Parents Raising Parents: An in-depth report - Quincy News, Weather, Sports, and Radio

Parents Raising Parents: An in-depth report

KEOKUK, Ia. (WGEM) - For most kids, their parents are the ones taking care of them from infancy, but as the population ages, the tables are turning.

More sons and daughters are now caring for their aging parents. They're being called the sandwich generation, as they're squeezed between the responsibilities of parent and caregiver.

"It's almost like taking care of your child again that is now an adult person," Keokuk resident Jan Conover said.

Conover has cared for her step-father Richard Humphrey for nearly five years.

"He wasn't doing real good and I wasn't married and my child was grown and I thought, 'I'm just going to move in here with my dad and help him,' and I've been here ever since," Conover said.

Humphrey suffers from a form of muscular dystrophy, which causes his muscles to deteriorate over time. Two years ago, Conover brought in help from home healthcare worker Gina Shanley.

"She comes in, gets him out of bed, bathes him," Conover said. "Then we start our day."

Situations like Conover's and Humphrey's are becoming so common that companies now exist to give caregivers a break. Carelink in Quincy is one of those companies.

"When the family members work, we have caregivers go in there and make sure their loved one is taken care of," Carelink co-owner Cindy Paul said.

With a rapidly aging population, coupled with the rising cost of nursing homes, Paul says she is seeing more families turning towards in-home elderly care.

"Nursing home care averages about $6,000 to $8,000 a month," Paul said. "In-home care, we charge by the hour. It can probably range from $18 to $20 an hour."

Even though Conover says she is saving money by keeping her dad home, she isn't without financial hardships.

"It's pretty stressful because I take care of all his bills," Conover said. "Some days I'll be honest; I just want to walk out the door."

The role-reversal of the child now taking care of the parent was something Conover had to get used to.

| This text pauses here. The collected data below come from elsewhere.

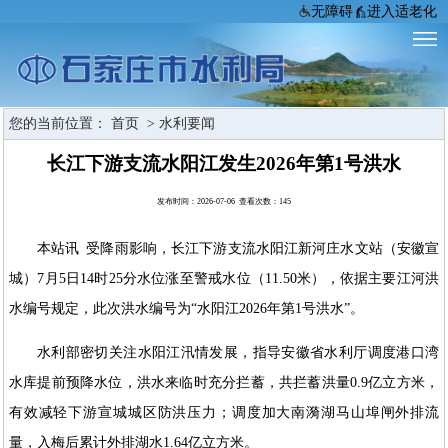
无障碍
进入适老化
您的当前位置：
首页
>
水利要闻
长江下游支流水阳江发生2026年第1号洪水
发布时间：2026-07-06 查看次数：
145
本站讯 受降雨影响，长江下游支流水阳江新河庄水文站（安徽宣
城）7月5日14时25分水位涨至警戒水位（11.50米），依据主要江河洪
水编号规定，此次洪水编号为“水阳江2026年第1号洪水”。
水利部密切关注水阳江汛情发展，指导安徽省水利厅调度港口湾
水库提前预降水位，洪水来临时充分拦蓄，共拦蓄洪量0.9亿立方米，
有效减轻下游宣城城区防洪压力；调度加大南漪湖马山埠闸外排流
量，入梅后累计外排湖水1.64亿立方米。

Humphrey, on the other hand, says he's still coming to terms with it.

"It's very inconvenient and sometimes I feel like I'm putting a load on my family," Humphrey said. "I think the main thing is learning how to accept it."

Humphrey says he'd much rather be in his own home than anywhere else.

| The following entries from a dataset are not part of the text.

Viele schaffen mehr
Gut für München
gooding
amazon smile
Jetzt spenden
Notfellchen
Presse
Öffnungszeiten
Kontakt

"I couldn't be treated any better," Humphrey said. "I'm kind of like a king here."

"He's my step-father and he took me in when I was very young and raised me, so you know, I'll take care of him now," Conover said.

But studies show, as a caregiver spends more time focusing on a family member, they may be neglecting their own mental and physical health.  In fact, NBC News found nearly half of all caregivers suffer from depression.

"Maintain contact with your friends, because your friends and your family are going to wind up being your support people and it's very hard to be a caregiver without that support," Clinical Psychologist Dr. Frank Froman said. "You have to wind up taking breaks. Everybody needs that break. They need a time out and time outside in order to rejuvenate."

Along with day-to-day stresses, there is satisfaction in caring for someone in need. Nearly 72 percent of caregivers believe that providing care to an older family member has brought them closer to that person.